* Collected data entries *
Start of Block

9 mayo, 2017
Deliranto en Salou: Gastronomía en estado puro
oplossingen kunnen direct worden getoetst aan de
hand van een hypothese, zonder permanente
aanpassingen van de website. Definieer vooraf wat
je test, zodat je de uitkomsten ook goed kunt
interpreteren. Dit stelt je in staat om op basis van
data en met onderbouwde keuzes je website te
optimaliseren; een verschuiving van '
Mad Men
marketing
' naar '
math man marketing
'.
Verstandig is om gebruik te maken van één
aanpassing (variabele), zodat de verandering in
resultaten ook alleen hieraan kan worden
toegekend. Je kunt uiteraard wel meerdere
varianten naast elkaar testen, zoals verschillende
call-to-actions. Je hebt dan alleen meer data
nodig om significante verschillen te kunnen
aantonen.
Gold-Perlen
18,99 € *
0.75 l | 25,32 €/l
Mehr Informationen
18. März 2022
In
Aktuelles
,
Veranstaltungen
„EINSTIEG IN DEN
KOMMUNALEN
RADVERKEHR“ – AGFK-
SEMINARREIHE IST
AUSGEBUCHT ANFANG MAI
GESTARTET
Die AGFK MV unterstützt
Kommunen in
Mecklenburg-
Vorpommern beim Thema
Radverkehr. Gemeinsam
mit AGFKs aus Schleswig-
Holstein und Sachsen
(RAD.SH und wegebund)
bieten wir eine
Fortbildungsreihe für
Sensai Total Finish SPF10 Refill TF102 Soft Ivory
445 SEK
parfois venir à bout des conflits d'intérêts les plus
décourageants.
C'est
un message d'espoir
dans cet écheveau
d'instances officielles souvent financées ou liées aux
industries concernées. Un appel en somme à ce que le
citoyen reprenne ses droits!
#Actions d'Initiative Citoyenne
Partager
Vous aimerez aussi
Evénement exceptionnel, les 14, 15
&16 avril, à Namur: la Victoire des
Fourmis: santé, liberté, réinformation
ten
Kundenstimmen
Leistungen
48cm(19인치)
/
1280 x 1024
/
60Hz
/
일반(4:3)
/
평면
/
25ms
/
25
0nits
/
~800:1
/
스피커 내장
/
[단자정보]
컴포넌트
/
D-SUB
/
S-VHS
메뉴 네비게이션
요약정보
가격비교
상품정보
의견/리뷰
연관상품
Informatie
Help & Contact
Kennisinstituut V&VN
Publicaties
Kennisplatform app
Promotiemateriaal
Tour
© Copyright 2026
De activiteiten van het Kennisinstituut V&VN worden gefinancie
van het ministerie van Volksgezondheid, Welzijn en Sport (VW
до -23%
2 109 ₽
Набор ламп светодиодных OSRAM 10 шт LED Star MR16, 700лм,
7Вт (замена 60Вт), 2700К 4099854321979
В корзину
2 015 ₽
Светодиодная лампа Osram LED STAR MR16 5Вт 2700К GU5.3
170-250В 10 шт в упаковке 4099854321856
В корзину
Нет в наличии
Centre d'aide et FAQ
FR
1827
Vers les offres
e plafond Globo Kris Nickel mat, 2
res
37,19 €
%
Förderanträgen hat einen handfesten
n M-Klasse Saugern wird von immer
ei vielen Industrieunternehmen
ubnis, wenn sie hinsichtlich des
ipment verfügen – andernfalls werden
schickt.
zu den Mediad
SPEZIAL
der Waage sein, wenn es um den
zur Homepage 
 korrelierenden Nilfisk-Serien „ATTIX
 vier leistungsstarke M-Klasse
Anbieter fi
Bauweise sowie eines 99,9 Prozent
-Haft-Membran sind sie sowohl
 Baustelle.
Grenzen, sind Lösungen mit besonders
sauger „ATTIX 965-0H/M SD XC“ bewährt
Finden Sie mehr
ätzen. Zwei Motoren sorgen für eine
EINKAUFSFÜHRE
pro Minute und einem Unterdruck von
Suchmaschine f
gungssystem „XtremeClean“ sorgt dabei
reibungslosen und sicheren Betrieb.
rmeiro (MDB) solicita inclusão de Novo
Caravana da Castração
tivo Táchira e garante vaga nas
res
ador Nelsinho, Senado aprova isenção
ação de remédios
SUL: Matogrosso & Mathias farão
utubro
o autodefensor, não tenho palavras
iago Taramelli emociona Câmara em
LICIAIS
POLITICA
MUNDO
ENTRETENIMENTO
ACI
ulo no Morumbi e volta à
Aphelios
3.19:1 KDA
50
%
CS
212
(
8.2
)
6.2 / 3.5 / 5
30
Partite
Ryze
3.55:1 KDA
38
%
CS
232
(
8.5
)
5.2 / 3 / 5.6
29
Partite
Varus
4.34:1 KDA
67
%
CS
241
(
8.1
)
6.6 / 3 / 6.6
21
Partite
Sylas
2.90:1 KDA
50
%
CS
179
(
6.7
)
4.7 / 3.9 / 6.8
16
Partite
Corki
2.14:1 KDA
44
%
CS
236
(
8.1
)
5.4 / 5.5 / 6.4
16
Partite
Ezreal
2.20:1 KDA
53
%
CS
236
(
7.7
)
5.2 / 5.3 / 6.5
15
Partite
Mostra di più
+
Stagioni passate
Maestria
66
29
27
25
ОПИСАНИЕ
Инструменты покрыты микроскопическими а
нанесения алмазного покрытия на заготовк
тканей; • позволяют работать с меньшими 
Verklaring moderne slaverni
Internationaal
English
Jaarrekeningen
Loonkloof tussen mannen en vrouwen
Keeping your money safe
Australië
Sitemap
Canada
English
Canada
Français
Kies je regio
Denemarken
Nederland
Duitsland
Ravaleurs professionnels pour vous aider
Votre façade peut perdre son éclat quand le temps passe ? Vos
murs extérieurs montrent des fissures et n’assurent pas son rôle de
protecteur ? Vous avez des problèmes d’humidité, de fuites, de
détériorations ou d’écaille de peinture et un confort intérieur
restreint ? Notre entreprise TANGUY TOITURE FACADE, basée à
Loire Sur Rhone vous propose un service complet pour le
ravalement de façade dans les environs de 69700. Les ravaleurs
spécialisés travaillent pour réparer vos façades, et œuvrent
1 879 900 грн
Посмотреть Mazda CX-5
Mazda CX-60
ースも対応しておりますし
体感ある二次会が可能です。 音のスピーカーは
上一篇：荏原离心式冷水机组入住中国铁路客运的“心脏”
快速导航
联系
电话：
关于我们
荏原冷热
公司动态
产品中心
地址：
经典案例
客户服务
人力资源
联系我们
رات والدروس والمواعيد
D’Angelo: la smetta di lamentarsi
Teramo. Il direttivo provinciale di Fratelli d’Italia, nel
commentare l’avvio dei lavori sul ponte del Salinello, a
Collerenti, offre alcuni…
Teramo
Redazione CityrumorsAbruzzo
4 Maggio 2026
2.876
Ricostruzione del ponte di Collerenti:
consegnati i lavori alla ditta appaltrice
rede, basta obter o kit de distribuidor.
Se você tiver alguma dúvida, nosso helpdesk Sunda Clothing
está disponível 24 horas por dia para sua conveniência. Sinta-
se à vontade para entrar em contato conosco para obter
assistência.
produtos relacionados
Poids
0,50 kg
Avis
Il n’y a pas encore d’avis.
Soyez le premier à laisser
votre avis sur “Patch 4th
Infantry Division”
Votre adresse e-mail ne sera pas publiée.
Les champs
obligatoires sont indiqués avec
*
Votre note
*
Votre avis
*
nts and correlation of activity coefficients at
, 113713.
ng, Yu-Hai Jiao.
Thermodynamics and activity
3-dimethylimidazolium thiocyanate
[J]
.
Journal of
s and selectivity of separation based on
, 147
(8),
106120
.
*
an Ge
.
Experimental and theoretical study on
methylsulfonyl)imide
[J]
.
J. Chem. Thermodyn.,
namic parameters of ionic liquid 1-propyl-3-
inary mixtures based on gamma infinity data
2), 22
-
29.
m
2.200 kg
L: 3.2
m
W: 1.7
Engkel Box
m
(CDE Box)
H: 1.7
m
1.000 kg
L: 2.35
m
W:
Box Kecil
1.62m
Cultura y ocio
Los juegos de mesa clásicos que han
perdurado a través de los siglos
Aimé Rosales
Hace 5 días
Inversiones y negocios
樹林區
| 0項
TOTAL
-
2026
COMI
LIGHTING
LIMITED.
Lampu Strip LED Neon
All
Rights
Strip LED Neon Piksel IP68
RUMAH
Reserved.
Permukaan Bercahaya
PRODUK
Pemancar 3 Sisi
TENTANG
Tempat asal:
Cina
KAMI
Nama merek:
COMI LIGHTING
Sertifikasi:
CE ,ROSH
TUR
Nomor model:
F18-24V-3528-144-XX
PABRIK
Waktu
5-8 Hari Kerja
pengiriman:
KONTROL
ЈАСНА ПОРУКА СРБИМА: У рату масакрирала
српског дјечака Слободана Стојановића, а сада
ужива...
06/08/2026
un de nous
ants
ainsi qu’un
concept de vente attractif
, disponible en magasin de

End of Block

* PROBLEM DESCRIPTION *
Set down, word for word, the lines from the start of the records through the line containing "je test, zodat je de uitkomsten ook goed kunt", including both ends.

* SOLUTION TO THIS PROBLEM *
9 mayo, 2017
Deliranto en Salou: Gastronomía en estado puro
oplossingen kunnen direct worden getoetst aan de
hand van een hypothese, zonder permanente
aanpassingen van de website. Definieer vooraf wat
je test, zodat je de uitkomsten ook goed kunt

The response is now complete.